La vicenda del ponte di San Giuliano si arricchisce di un nuovo, amaro capitolo. Quella che doveva essere la cronaca di una imminente inaugurazione si è trasformata, per l'ennesima volta, nel racconto di un'attesa sospesa. Chi, seguendo le cronache di agosto, confidava nel cronoprogramma indicato da Anas - che fissava in 6 mesi il termine per il ripristino dei due parapetti crollati - probabilmente, a meno di un miracolo, è destinato a una cocente delusione.
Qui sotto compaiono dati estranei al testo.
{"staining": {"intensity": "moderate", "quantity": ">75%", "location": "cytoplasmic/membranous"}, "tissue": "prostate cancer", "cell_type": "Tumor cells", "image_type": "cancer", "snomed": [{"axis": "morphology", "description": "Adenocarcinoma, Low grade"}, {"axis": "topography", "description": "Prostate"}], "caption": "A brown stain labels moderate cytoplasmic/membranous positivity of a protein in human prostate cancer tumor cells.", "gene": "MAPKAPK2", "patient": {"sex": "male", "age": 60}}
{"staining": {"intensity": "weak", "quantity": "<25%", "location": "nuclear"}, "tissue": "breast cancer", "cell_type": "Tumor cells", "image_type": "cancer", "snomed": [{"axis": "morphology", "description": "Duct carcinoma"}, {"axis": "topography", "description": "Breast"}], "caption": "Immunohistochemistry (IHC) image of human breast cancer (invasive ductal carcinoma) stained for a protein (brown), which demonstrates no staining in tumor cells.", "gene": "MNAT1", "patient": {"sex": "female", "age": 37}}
A metà febbraio, il traguardo di fine mese, infatti, appare un miraggio. Il velo sulle reali condizioni del cantiere è stato sollevato dall'on. Anthony Barbagallo nel sopralluogo del 2 febbraio. Le sue parole non lasciano spazio a interpretazioni: «Ad oggi sono stati effettuati esclusivamente interventi preliminari legati alla gestione delle acque meteoriche». Il motivo? «Il progetto esecutivo era ancora privo del parere della Soprintendenza». Una notizia sconvolgente per un territorio che attende risposte dall'ottobre 2021 - data del primo crollo - che da anni subisce i disagi di un transito a senso unico alternato e che ha sperato che i tempi indicati ad agosto venissero rispettati. E Anas lo scorso 4 febbraio ha confermato: «Anas in questi mesi ha portato avanti tutti quei lavori che non necessitavano di pareri esterni vincolanti. In questa fase si attende il via libera da parte della Soprintendenza per effettuare le rimanenti lavorazioni. Non appena sarà rilasciato parere favorevole da parte loro, che Anas ha comunque sollecitato, verrà eseguito il resto delle lavorazioni che saranno ultimate secondo quelli che sono i termini contrattuali». E dalle informazioni che abbiamo ottenuto sembra che il 10 febbraio l'atteso parere sia arrivato. Per questo, immaginando che la consegna dei lavori ad agosto era stata effettuata in somma urgenza e in forma parziale, abbiamo chiesto formalmente ad Anas una data certa per la fine delle opere. Attendiamo che Anas ci fornisca le informazioni richieste, anche perché è doveroso fare chiarezza su un'infrastruttura che negli anni è stata oggetto di ogni sorta di congettura, inclusa la bizzarra tesi secondo cui i fondi per la sua ristrutturazione sarebbero stati stornati a causa del conflitto in Ucraina. Oggi il ponte non è solo un manufatto «ferito», ma il simbolo dell'abbandono della mobilità sul versante Nord dell'Etna, collegato da una rete stradale lenta e anacronistica.